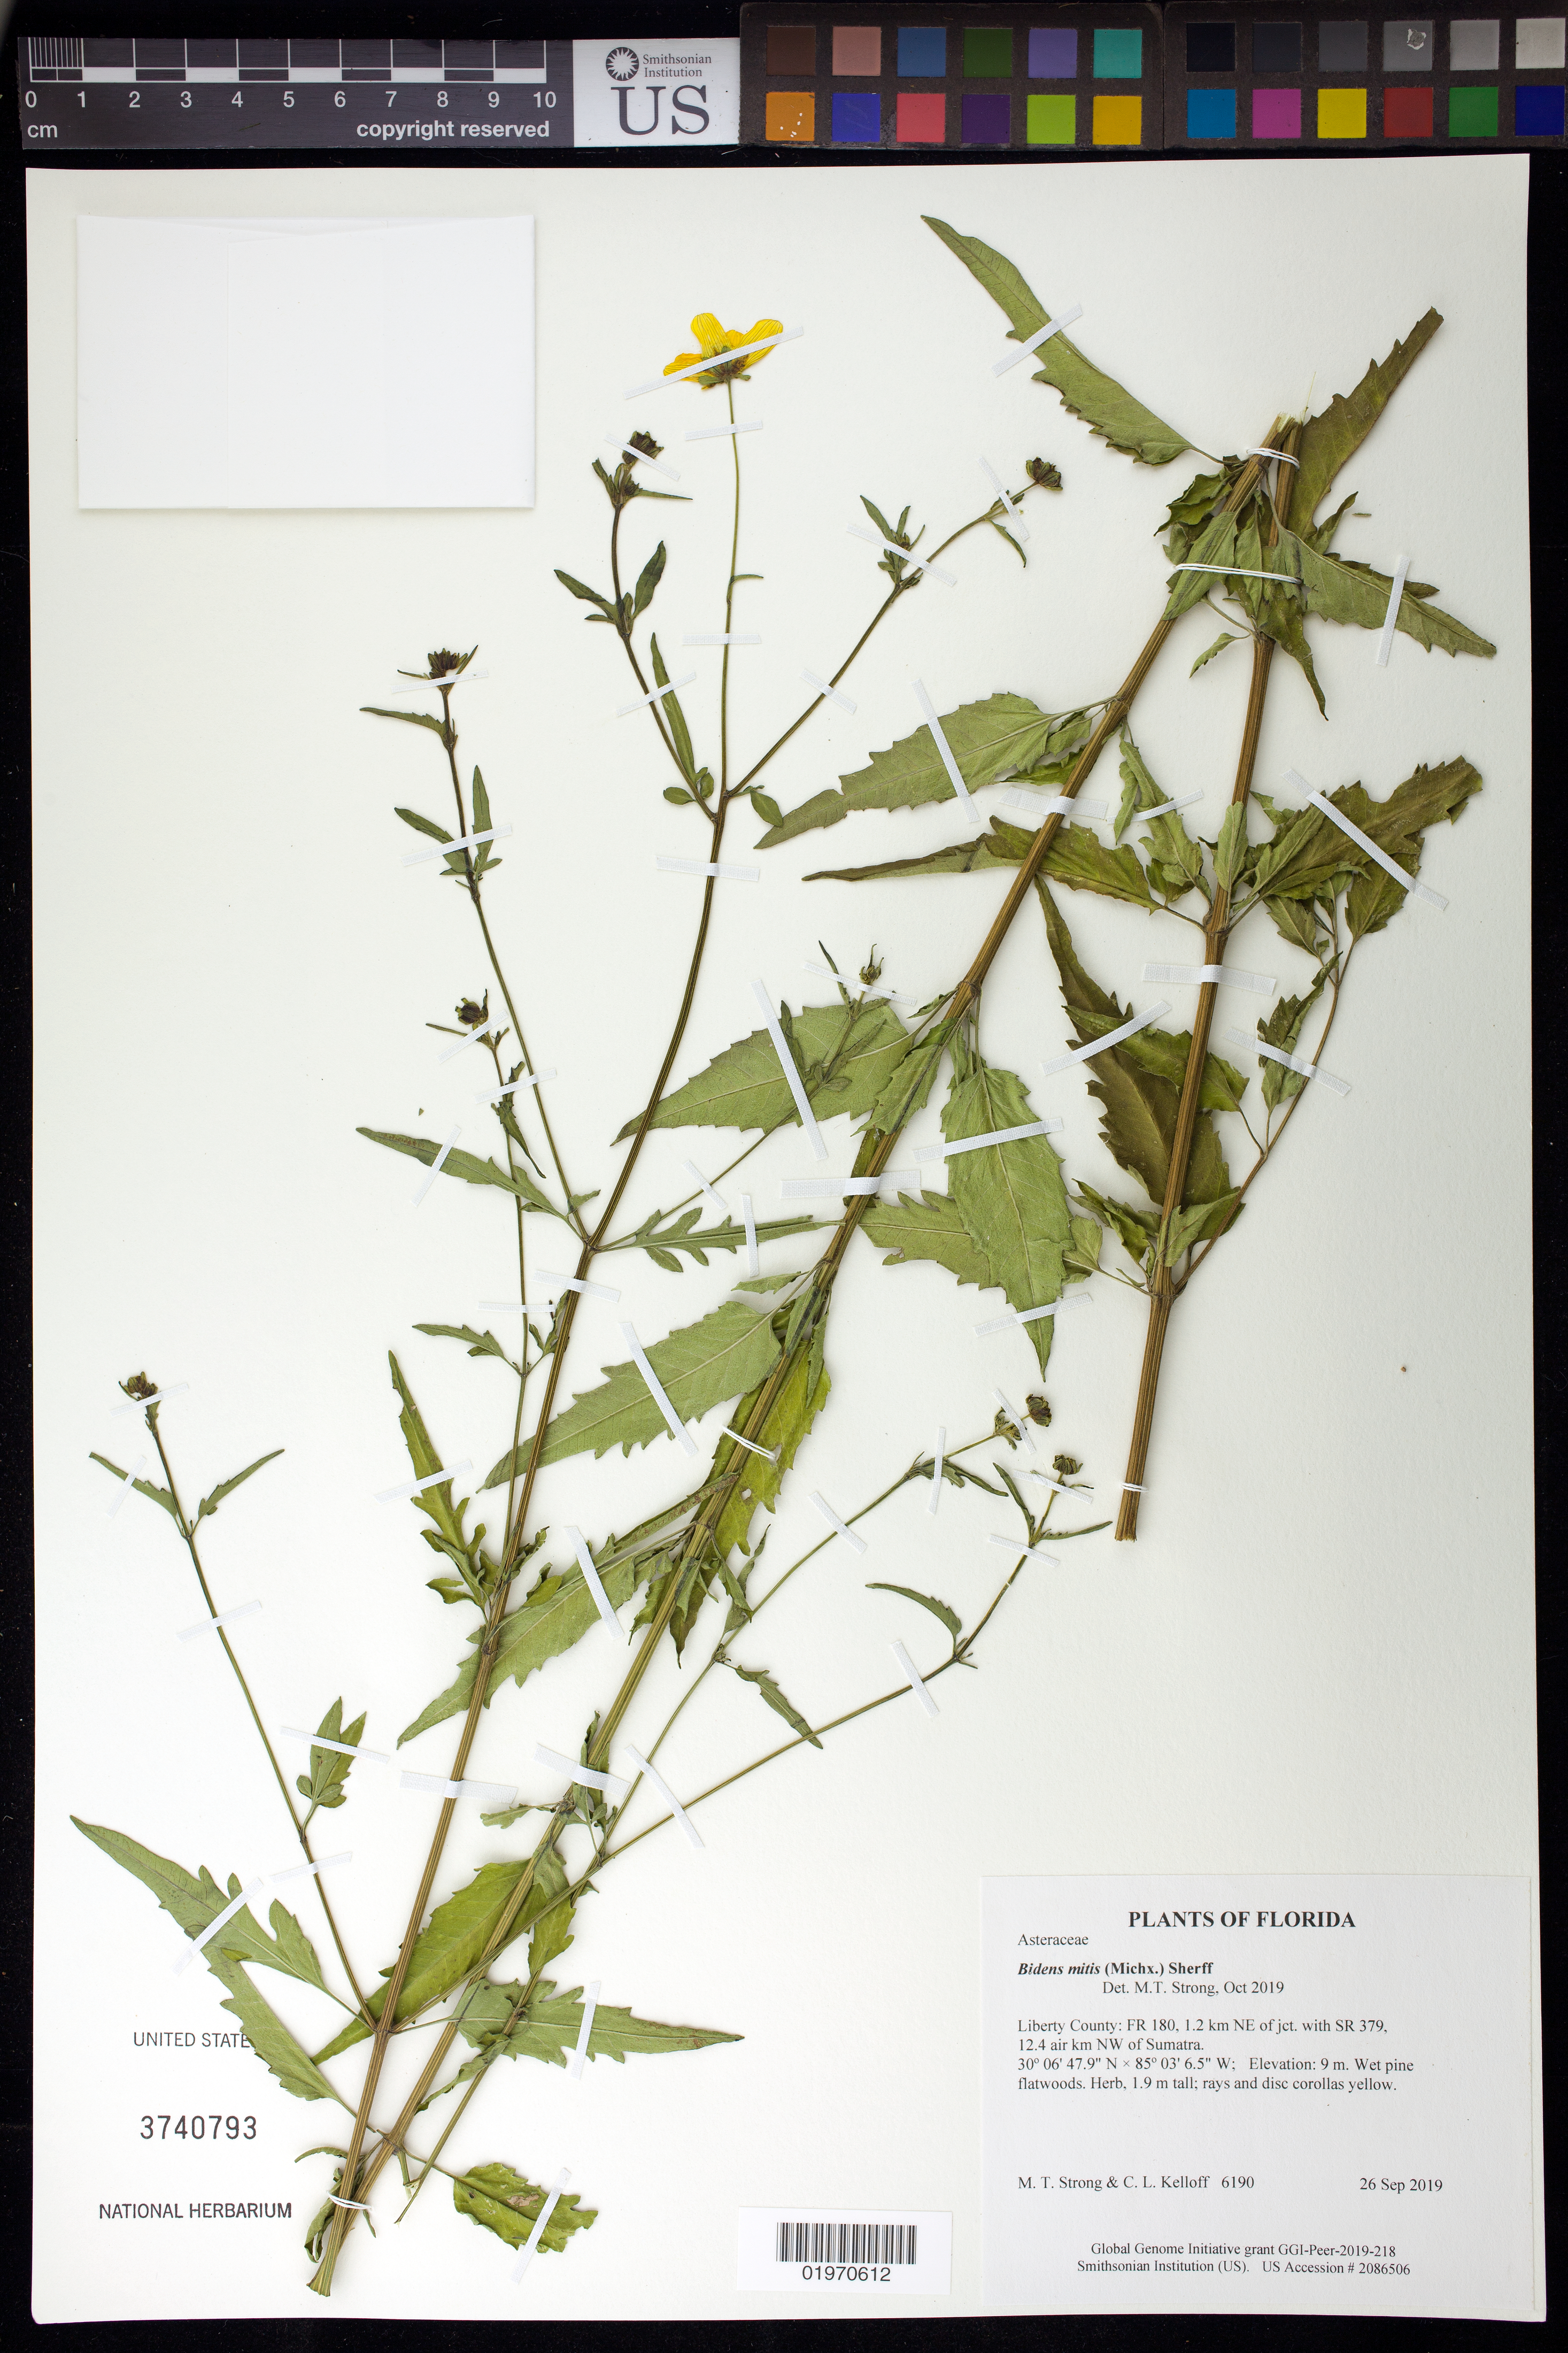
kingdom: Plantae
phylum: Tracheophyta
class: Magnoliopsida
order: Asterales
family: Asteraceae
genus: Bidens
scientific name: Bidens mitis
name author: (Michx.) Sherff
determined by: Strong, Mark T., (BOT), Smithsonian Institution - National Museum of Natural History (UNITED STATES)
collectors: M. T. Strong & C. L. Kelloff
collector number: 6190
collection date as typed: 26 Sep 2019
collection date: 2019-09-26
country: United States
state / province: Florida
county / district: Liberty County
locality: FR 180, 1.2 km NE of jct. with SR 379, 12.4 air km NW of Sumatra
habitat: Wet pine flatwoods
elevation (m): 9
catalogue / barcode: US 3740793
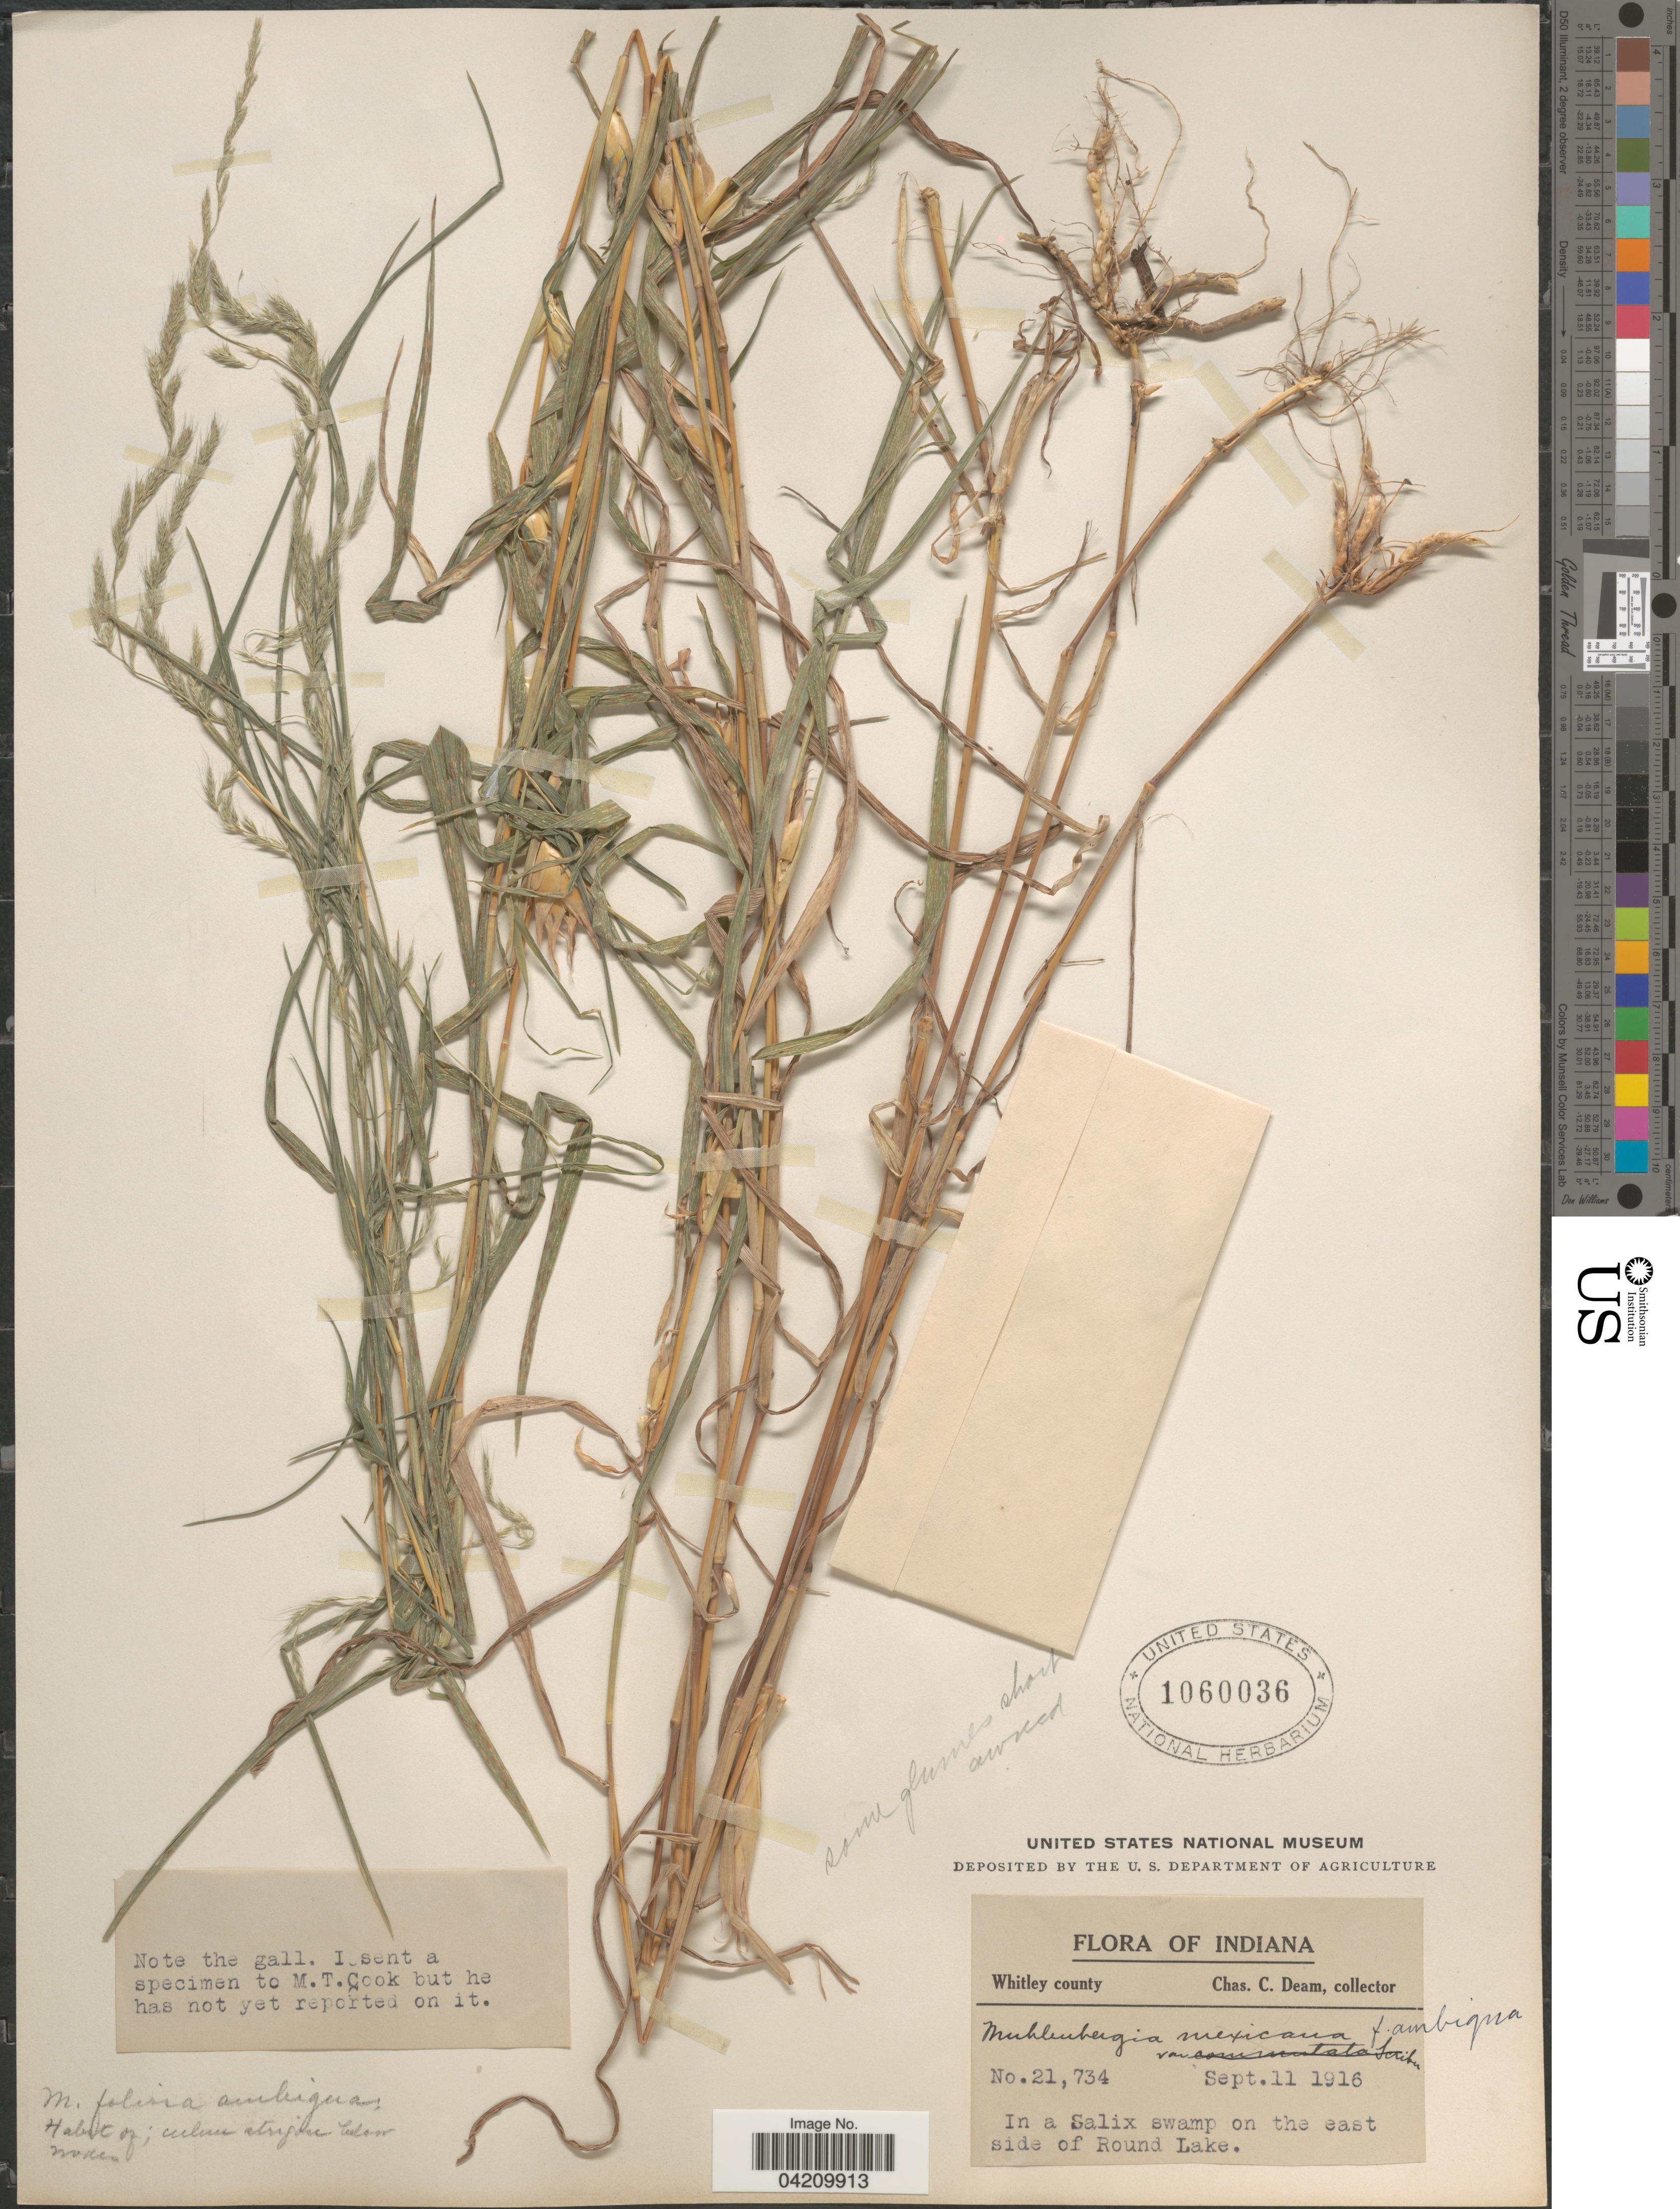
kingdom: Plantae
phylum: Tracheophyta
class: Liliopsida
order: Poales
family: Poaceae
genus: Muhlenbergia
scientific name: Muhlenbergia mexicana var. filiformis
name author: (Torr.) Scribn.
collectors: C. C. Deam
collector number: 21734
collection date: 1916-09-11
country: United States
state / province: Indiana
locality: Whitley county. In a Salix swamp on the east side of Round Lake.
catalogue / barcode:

——

Show each line of the data above that contains the string "catalogue", copied in full.

Output for this task:
catalogue / barcode: US 3740793
catalogue / barcode:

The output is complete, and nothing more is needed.